There is another factor in the ARod case. The Commissioner has power to by-pass the appeals process and suspend for life “to protect the integrity of the game.” Here the risk is that a court (or an arbitrator, I will have to check the proceedural rules) will find the penalty excessive and over turn it.
Furthermore, and this may be the most important factor, is that taking away a player’s appeal rights that exist in the basic union contract is to invite war with the Player’s Association which had been compliant with the suspensions as long as suspension appeal rights were not limited. This could be very damaging.

All in all, this will be a very interesting week. ARod will appeal if suspended and play for the Yankees this week or he may negotiate a deal and accept a lesser penalty. That case will then control drug penalty cases in the future. The Commissioner will be very careful as well, as his power is at risk. Maybe it is better to save that for gambling cases in the future.

MLB is now taking a strong stance against drug use, and, as Henry Aaron is thinking, it is about time.

Alex Rodriguez, Biogenesis and MLB

Alex Rodriguez is a third baseman, from time to time, for the New York Yankees.  He was named in Biogenesis documents and other testimony as a user of performance enhancing drugs, one of these players, Ryan Braun, of the Milwaukee Brewers, was suspended for the rest of the 2013 season on a plea bargain last week.

The case against Rodriiguez is based on “non-analytical positive” evidence. This is evidence other than a positive drug test and includes oral testimony, documents, emails and the like. This sort of evidence was used by the United States Antidoping Agency in its succesful case against Lance Armstrong and is commonly used in Olympic and other doping cases.

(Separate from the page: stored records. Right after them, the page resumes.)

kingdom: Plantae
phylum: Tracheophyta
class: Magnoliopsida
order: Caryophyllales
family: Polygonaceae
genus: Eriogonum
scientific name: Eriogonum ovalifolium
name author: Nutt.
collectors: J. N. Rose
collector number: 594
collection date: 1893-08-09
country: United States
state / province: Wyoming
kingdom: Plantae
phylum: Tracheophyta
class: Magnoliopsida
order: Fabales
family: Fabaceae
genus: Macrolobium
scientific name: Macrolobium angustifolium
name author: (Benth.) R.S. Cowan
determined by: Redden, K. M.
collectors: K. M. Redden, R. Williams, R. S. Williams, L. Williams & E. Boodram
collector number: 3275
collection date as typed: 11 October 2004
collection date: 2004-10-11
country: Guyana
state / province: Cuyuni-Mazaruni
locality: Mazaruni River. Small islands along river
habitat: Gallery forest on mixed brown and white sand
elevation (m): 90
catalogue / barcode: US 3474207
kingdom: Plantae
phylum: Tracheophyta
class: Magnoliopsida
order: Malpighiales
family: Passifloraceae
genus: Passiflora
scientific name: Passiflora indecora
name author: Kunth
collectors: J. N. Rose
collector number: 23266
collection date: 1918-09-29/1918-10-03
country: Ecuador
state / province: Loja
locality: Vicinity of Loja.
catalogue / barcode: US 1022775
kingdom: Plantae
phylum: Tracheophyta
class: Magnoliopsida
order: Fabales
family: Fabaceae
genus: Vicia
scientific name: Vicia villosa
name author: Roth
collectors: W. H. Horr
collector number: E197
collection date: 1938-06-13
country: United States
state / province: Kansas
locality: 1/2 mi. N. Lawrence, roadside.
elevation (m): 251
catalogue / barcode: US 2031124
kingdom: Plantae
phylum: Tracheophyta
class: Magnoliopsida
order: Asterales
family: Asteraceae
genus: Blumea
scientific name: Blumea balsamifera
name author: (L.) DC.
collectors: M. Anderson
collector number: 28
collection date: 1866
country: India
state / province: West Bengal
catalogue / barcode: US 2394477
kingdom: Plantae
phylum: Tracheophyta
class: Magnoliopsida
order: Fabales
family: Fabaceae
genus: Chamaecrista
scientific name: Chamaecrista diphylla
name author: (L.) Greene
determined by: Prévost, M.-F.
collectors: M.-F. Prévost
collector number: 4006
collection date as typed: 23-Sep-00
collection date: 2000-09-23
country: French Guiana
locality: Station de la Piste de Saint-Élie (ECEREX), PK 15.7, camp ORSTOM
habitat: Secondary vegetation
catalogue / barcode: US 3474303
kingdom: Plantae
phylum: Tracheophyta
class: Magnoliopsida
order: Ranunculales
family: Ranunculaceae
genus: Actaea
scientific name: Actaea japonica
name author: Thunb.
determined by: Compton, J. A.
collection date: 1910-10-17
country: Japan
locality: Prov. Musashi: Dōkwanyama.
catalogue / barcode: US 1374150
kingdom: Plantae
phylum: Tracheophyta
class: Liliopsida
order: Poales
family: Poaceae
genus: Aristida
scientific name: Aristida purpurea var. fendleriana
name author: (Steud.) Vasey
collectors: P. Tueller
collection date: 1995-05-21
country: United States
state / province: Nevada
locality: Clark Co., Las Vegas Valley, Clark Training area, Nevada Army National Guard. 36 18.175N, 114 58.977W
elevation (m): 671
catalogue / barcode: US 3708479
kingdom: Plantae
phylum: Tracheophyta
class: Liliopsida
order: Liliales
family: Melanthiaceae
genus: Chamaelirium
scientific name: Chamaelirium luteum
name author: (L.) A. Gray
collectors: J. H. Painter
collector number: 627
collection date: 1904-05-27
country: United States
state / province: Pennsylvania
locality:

What is significant here is MLB’s strong stance against doping. Over the long period that steroids have been present in the game, MLB has taken a soft position and the union has presented obstacles to a real doping policy. In fact, the union took the position that “steroids are no more damaging to a player than smoking.”  This lead to the soft position on Barry Bonds following the BALCO scandal.

Now, however, MLB is taking the hard position and is considering a lifetime ban on Rodriguez based on his admitted PED use in the past that constitutes the three uses that allows such a ban. Rodriguez will appeal such a ban to Arbitrator Horowitz. Commissioner Bud Selig has said he may invoke special powers to by-pass this step under his “integrity of the game” authority.  This marks a signiificant escalation in MLB’s scrutiny of doping and is allowed by public comments by players that they want the game cleaned up. The player sentiment is what gives MLB management the sense that this sort of action will be effective, and causes the union to be realistic.

This is all very good, but we can all lament the fact that it has taken so long. Baseball’s most cherished records for single season and career homeruns have been lost to a serial doper. At least it is taking the proper action now.